CIO

Blog: Windows 7 Changes: Too Many Too Late?

It looks like the Windows 7 team has been pretty busy over the past month and a half.

On the Engineering Windows 7 blog, Microsoft has listed the 36 changes it has made to Windows 7 since the beta release. Most of the tweaks are to the user interface and most are helpful and improve navigation. Other enhancements are to Windows Media Player, Control Panel, touch-screen capabilities, and Windows Explorer and Libraries.

As I glanced over the list written by Windows senior program manager Chaitanya Sareen, I nodded in agreement about tweaks such as more keyboard shortcuts for the taskbar, room for more icons in the taskbar and limiting the amount of items in a jump list.

But I also couldn't help but ask myself: "Isn't it a little late for this many changes?"

It's not that the changes are frivolous — though Windows blogger Paul Thurrott would beg to differ, calling it a "laundry list of tiny changes" — it just seems that this many UI changes should not be part of the release candidate of an operating system.

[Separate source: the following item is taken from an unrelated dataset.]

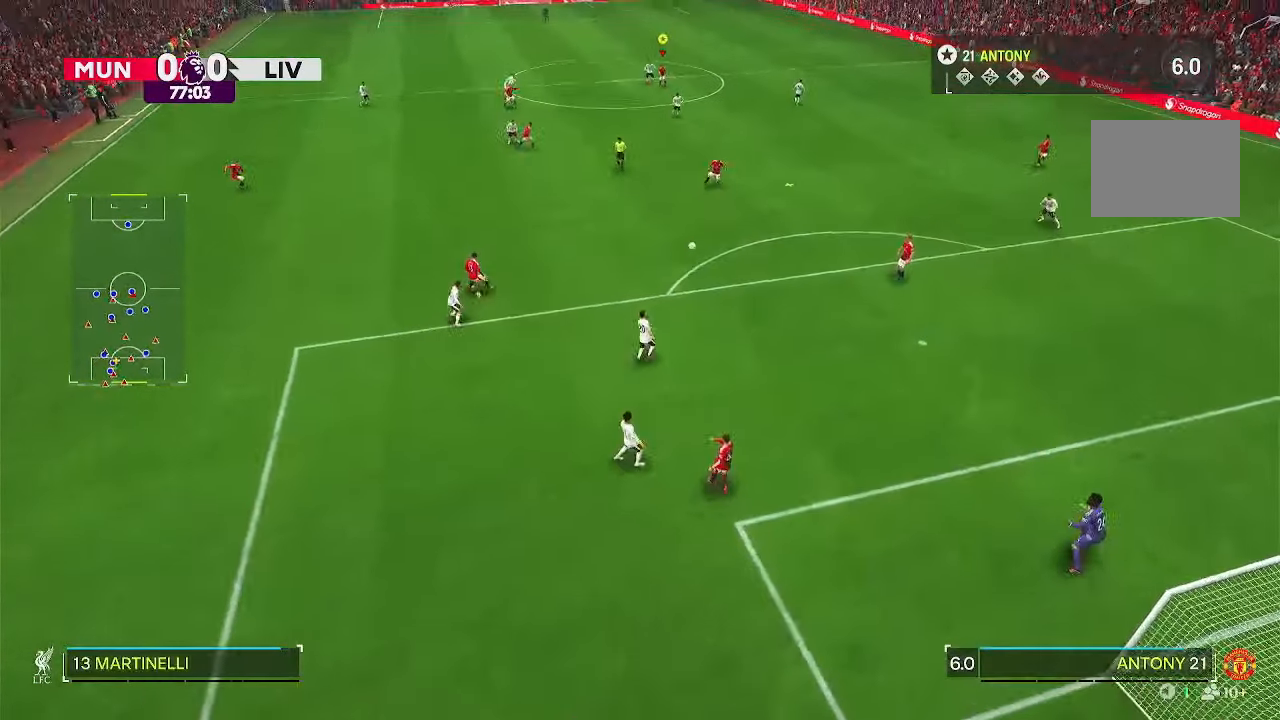
{"dt_ms": 500, "buttons": [], "left_stick": "down-right", "right_stick": "center", "events": [[33, "left_stick", "up-left"], [100, "R2", "down"], [150, "left_stick", "down-left"], [350, "left_stick", "down"], [400, "R2", "up"], [500, "left_stick", "down-right"]]}
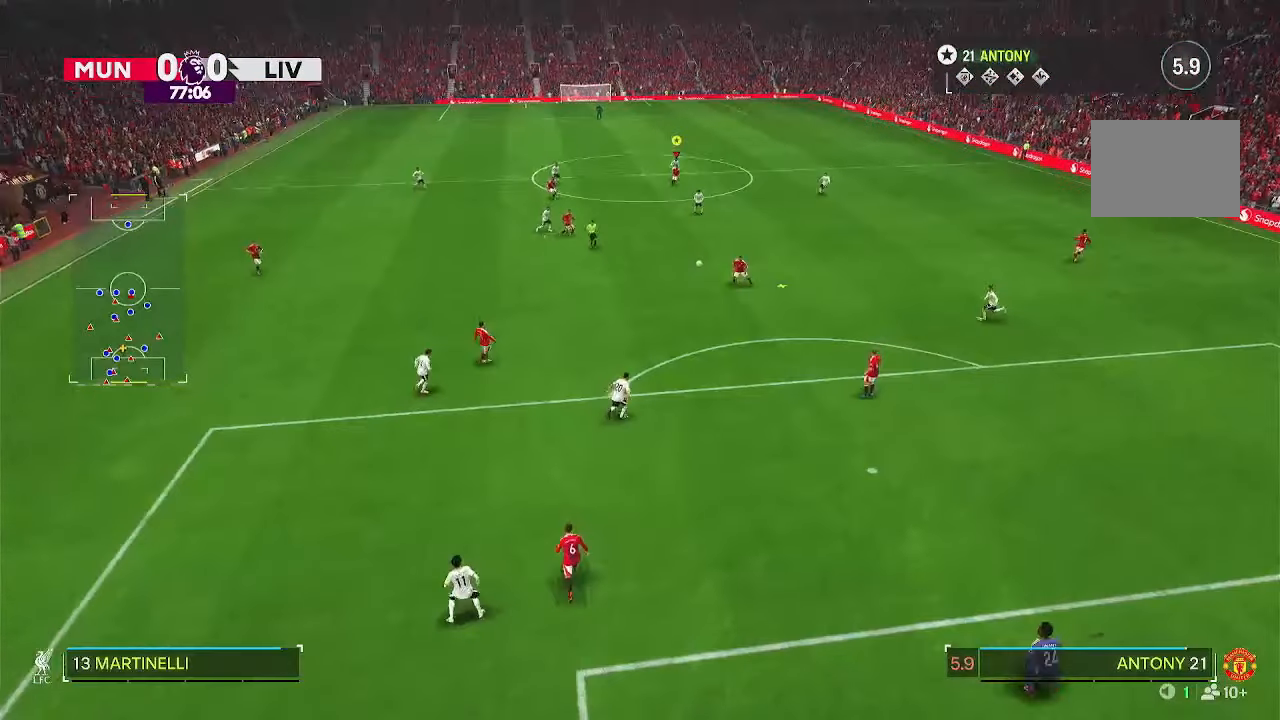
{"dt_ms": 500, "buttons": [], "left_stick": "right", "right_stick": "center", "events": [[50, "R2", "down"], [300, "R2", "up"], [333, "left_stick", "right"]]}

Microsoft Watch blogger Joe Wilcox wrote that it's disconcerting that Microsoft is relying so heavily on feedback from literally millions of people with different tastes and also that tweaks this late in the game are to desktop features, and not compatibility testing and bug fixes.

"Major UI changes should have been made long ago," Wilcox writes. "Software development shouldn't be a democratic process, at least not one with a population of millions of testers. Design by committee is a design for failure."

It's always good to listen to your customers, but Microsoft looks like it is frantically making 11th hour changes just to show that it cares. You can't please everybody.

What do you think? Is Microsoft making too many interface changes too late and over-listening to testers?